So the internet is back, but our water is out. When I say our water is out, it could mean one of two things:
1. The water is out inside of the house, but the tap outside still works.
2. Nothing works.
Now it so happens to be #2, which is much more serious and difficult to live through. I don’t know what happened, but at the end of the first term something in the pipe was “fixed,” and ever since there’s a 50/50 chance our water won’t work. Luckily, we’re now treated like members of the community, which means people help us. This is awesome. Dan got a call a bit before 6am from a colleague who was just telling him he would be dropping off a big container of water for us. The cool thing about this in Namibia is that you don’t have to feel indebted to the person, because it’s just understood that if someone can help you, they will. Nonetheless, we are Americans so I’m hoping we can return the favor someday.
In other news, exams start tomorrow. I’m much less crazy this term, which is good. At the end of last term, I was working my kids to the bone and I think they’re much better prepared this time around. I hope that means that their grades improve, but there’s really no telling. As usual, I’m sure some kids will ace it and some kids (who I call my “Mad-Libbers” will essentially treat the exam as a Mad-Libs exercise, except they just insert any word into the spaces, rather than a specific type of word (“Father chair me Oshakati.”). At least they end with full stops.
Other fun news is that my learners finished writing their penpal letters to America, so I’ll be shipping them off this weekend. I had them write the original letters in their exercise books, and then gave them nice paper to write their corrections on, and they were so excited. I told them to give me their finished letters the next day and walked in to find Grade 6 masterpieces. They were all colored, many with flower borders and their names written in some ornate fashion.

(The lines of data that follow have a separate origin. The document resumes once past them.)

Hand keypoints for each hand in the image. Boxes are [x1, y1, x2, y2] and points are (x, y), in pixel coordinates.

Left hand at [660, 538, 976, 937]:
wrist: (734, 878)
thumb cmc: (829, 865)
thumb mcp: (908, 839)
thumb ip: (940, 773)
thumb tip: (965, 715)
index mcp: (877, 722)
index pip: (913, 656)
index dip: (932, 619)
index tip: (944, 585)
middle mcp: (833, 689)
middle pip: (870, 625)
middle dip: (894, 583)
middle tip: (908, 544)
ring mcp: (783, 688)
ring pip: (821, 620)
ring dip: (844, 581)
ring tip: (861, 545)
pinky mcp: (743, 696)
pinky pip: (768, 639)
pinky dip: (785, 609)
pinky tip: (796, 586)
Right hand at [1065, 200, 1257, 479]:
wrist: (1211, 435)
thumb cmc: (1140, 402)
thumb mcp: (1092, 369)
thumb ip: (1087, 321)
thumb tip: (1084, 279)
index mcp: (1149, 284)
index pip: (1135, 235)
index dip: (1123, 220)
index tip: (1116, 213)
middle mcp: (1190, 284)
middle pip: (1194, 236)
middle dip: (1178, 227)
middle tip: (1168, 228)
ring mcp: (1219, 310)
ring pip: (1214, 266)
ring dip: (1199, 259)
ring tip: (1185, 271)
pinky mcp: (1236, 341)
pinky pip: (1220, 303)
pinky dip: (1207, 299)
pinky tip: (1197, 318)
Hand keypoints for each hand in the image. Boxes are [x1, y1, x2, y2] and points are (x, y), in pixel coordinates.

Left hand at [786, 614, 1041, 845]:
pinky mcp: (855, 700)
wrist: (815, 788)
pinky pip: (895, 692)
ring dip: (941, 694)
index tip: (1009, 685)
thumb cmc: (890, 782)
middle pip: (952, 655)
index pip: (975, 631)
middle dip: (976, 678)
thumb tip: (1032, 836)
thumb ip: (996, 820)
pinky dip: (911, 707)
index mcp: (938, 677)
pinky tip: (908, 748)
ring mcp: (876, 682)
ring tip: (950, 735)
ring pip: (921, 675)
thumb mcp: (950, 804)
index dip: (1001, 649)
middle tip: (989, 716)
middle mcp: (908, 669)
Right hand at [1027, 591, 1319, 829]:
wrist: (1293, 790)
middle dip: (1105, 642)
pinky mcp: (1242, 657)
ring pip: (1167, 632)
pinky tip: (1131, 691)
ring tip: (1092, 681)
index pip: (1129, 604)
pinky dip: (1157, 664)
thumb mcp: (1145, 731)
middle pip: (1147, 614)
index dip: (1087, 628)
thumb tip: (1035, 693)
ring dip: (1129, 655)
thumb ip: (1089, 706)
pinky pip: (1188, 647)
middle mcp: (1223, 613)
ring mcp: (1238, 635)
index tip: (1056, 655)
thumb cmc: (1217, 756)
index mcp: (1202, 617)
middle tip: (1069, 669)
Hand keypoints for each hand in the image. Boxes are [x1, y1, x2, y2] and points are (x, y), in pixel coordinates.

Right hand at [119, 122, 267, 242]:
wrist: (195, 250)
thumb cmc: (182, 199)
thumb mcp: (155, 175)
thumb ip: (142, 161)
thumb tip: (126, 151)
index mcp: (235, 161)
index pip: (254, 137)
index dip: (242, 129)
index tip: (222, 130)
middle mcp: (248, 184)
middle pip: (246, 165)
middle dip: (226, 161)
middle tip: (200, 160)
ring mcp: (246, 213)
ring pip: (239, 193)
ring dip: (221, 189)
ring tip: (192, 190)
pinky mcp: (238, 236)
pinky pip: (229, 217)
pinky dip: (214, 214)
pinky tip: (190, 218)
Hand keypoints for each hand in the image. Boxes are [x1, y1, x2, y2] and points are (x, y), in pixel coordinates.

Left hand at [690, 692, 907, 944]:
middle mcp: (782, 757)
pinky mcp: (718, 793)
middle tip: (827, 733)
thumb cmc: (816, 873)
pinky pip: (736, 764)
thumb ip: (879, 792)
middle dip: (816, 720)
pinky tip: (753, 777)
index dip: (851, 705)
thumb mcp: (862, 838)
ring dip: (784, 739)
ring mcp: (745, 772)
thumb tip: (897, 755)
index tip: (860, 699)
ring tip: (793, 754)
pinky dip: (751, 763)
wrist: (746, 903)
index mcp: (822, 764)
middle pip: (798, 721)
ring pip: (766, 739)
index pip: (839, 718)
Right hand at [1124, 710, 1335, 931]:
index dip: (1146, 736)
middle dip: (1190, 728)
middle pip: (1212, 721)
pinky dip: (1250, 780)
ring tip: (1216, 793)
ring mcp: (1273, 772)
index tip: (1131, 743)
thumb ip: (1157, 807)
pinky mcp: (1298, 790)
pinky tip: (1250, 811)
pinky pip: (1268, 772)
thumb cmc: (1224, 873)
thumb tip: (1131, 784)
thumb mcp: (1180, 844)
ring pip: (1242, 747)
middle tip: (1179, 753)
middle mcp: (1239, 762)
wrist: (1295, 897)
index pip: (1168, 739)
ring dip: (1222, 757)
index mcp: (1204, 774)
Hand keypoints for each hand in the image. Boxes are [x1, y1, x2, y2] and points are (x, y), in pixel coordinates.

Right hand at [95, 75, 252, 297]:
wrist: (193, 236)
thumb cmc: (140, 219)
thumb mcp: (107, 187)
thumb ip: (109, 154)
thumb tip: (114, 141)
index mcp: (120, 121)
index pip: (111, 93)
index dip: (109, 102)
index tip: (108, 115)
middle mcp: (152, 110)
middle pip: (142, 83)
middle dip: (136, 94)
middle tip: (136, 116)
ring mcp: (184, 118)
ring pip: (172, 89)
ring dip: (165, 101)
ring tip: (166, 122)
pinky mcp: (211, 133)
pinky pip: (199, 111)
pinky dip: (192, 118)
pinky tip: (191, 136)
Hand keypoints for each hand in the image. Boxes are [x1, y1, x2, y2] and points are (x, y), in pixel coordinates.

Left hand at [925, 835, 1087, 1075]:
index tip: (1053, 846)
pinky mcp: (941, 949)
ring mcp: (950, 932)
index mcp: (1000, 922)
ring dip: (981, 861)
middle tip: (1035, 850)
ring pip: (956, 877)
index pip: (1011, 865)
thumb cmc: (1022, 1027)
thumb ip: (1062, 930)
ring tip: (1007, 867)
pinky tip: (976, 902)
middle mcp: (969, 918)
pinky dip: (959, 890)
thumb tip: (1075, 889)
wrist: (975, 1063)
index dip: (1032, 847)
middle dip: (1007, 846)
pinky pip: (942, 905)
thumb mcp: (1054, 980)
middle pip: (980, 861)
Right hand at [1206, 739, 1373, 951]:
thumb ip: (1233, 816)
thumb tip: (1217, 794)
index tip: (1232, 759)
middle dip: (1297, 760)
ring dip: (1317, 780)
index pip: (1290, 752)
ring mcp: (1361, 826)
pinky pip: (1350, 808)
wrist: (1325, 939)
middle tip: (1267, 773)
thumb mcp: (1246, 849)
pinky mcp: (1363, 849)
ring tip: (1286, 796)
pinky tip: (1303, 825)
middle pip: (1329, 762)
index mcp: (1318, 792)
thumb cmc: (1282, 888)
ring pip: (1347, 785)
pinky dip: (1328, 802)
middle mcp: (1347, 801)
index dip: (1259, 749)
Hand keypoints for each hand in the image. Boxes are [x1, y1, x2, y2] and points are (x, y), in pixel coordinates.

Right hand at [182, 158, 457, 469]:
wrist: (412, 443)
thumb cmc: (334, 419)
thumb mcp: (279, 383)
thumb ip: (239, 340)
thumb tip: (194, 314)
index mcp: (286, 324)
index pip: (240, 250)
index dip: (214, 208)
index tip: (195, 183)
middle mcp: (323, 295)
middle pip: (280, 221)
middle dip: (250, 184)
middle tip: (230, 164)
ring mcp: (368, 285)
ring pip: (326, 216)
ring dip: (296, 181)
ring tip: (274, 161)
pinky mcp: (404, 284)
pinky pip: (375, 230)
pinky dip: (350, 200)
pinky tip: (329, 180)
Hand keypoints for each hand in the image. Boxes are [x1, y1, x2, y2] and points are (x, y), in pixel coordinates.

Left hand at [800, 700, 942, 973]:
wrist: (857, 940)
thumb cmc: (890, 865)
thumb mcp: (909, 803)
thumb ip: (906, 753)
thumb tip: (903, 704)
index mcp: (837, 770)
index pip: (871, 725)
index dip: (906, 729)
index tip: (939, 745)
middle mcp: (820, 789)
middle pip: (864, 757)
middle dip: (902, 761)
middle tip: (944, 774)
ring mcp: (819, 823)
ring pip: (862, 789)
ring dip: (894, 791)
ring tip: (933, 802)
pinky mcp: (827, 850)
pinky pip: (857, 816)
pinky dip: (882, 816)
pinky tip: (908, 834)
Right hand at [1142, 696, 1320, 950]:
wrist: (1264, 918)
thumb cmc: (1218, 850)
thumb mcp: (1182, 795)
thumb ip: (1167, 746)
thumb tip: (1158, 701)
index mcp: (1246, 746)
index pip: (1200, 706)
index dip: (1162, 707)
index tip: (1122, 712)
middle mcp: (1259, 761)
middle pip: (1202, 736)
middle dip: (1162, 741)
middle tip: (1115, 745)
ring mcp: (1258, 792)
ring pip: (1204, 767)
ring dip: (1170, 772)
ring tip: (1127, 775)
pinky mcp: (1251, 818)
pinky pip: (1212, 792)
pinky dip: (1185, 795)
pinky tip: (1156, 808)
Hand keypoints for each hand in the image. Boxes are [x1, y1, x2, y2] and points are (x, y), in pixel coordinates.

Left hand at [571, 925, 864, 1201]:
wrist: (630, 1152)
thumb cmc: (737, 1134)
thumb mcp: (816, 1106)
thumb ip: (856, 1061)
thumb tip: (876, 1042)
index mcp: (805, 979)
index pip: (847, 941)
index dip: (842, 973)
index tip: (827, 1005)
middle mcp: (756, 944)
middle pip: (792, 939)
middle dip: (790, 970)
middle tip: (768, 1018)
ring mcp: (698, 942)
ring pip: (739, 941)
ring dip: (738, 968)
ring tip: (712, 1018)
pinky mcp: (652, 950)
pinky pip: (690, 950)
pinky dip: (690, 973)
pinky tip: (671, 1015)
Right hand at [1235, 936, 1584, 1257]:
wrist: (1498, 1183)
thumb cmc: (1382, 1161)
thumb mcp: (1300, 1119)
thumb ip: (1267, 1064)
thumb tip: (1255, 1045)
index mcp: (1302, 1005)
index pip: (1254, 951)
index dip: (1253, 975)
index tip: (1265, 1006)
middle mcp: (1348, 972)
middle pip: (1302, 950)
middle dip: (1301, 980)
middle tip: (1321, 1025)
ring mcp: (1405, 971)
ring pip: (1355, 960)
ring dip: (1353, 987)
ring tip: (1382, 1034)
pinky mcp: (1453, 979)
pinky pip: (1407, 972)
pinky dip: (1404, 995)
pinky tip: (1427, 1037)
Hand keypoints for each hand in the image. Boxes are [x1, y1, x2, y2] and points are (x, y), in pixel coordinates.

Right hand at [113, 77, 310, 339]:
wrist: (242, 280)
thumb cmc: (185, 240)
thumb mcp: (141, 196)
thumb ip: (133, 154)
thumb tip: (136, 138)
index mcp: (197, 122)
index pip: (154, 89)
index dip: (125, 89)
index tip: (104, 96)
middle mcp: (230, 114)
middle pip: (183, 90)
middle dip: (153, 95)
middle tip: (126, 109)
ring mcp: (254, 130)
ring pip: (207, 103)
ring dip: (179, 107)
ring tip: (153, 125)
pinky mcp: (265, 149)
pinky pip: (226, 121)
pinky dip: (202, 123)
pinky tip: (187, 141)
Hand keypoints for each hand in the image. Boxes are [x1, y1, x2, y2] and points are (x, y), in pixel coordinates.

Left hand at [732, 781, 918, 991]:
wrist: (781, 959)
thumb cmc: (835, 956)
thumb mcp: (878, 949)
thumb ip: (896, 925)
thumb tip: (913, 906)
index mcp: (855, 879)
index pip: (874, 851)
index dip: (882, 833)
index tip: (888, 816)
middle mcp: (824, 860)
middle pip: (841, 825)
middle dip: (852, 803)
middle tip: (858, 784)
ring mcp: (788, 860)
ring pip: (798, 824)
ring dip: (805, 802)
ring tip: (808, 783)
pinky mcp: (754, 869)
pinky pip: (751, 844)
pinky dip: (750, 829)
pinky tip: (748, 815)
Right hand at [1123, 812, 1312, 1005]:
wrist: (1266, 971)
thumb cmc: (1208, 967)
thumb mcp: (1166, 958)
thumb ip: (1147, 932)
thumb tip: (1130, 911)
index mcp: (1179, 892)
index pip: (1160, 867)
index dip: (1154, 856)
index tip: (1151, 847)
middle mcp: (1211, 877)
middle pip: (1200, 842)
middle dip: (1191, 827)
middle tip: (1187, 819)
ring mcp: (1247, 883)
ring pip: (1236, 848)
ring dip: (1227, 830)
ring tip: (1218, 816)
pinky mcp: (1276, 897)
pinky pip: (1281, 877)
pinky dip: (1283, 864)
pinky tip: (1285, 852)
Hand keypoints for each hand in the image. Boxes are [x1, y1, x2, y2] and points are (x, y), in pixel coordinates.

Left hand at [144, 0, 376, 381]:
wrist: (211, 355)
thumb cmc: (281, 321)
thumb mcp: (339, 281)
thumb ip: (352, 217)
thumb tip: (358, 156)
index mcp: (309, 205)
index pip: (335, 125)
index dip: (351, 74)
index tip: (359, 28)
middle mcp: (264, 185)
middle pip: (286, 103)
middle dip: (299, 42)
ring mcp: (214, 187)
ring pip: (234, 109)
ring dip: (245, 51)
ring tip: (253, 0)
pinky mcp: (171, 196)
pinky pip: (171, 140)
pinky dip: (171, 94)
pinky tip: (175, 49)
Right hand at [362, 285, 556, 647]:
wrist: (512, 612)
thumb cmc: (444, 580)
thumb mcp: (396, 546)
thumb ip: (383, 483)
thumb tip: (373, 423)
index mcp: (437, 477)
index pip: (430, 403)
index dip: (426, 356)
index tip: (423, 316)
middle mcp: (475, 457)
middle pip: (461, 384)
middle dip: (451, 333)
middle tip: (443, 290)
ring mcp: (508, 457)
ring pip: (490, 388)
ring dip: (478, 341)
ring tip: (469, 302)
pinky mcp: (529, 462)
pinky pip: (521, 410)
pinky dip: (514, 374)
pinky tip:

Some even had the idea of including “Namibian” things such as the flag and huts and homesteads, which I thought was very clever.
It still hasn’t hit me that we’re essentially finished the second term. Dan and I had predicted that the second term would be the most difficult—the first term being a learning experience and the last being the light at the end of the tunnel, but the second has surprisingly gone much faster and better than the first. I guess I was better prepared and my classes understand and follow the correct procedures, so things get done a lot faster.
One thing I implemented in the second term that I think I will be skipping the third term is the Star Chart. The Star Chart gave learners the chance to earn two stars per week—one for good behavior and one for completing all homework. The result was that the good kids became angelic, and the bad kids became disheartened. I had a feeling this was happening with the “bad kids” (I say bad, but what I really mean to say is not perfectly behaved), but it was confirmed yesterday when I had to pull Elifas out of the classroom for making noise. Lately his schoolwork has been suffering (even worse than usual) and he has been misbehaving even more than usual. I asked him why, tried to see if something was wrong at home, but all he talked about was the “black squares” that he always gets. If a learner has bad behavior or doesn’t do any of his or her homework, they get a black square for the week. I guess seeing his name littered with tons of black squares didn’t do much in terms of encouragement, so maybe I can think of better ideas for the third term (peanut gallery is welcome to jump in!). I want my kids to recognize when they exhibit bad behavior and good behavior, so maybe I could have each learner keep a private “behavior” sheet that they can fill out in their exercise books.
My last bit of fun news is that I showed my learners a movie for the first time! We did a mini-unit on colonization/discrimination/apartheid/all those not fun things that come with judging others. I showed them Pocahontas and they absolutely LOVED it. At first I thought that perhaps it was simply because it was a movie, but since then my learners have been scouring the library for Pocahontas books (which we actually have quite a few of!). I put on the subtitles to help them follow along, and I was actually surprised how much many of them understood. Something I didn’t think about is how humor is learned, and while we grew up with Looney Tunes and understand slapstick sort of humor, learners here just become confused by it. There was a part in the movie where Flit (Pocahontas’s friend, a bird) runs his beak into a biscuit and then the biscuit falls onto him, essentially crushing him. To us, we see this as something silly and understand that the character will be okay. To my learners, this was not so. As soon as the biscuit fell onto Flit, my learners became very upset because “Flit died.” I tried my best to explain to them that Flit did not die, and they soon saw that the bird was in the following scenes, but it got me thinking about how many things in movies and media are potentially really confusing to people who don’t have previous exposure to things like it.